## EXERCISE GOAL:
Rewrite each listing below, replacing "pixel coordinates" with "image coordinates" and leaving everything else unchanged. Omit the pictures from your answer.

## GIVEN MATERIAL:
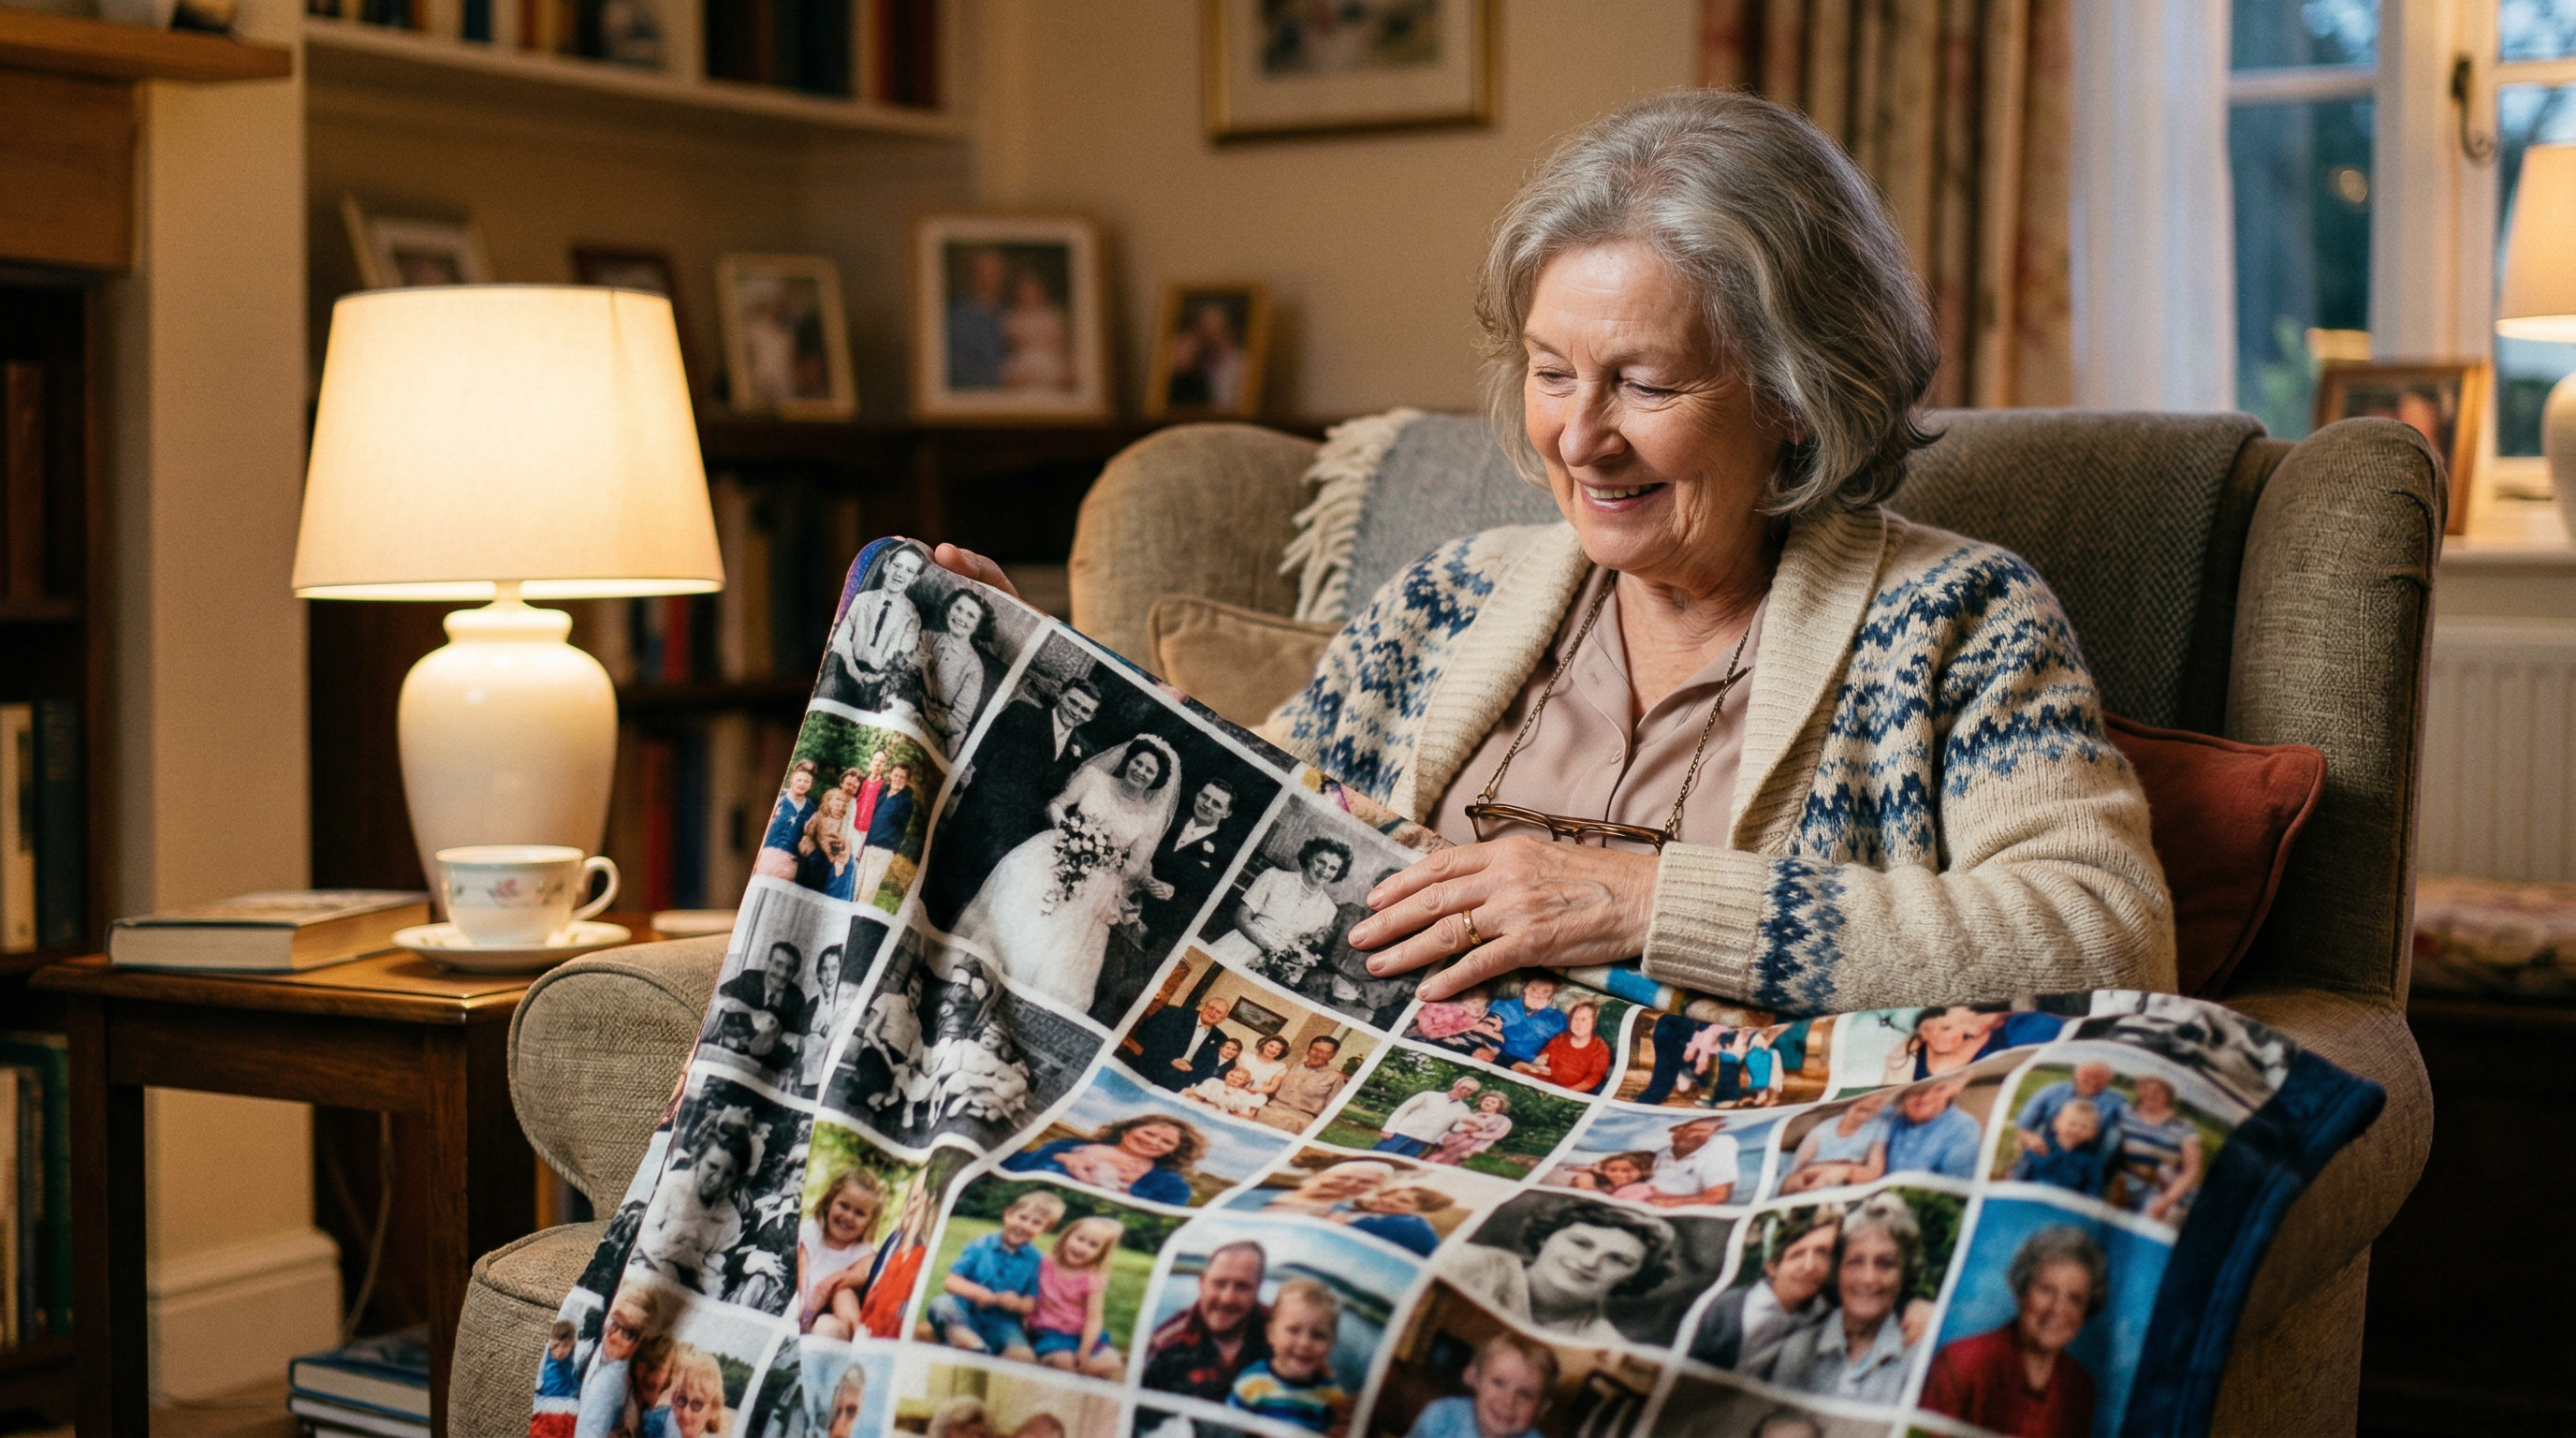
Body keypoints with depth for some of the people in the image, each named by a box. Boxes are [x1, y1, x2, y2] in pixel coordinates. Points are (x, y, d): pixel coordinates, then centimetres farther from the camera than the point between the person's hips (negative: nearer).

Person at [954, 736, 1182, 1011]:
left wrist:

## COMPLETED TASK:
Body keypoints with depth for some of the people in the image, each named by a box. Boxes are [x1, y1, x2, y2] in image coordinates. Points are (x, y, d): image coordinates, then centimetres farther from the camera than the point between the person's hips (negative: nearer).

Person at [954, 736, 1182, 1011]:
left wrist:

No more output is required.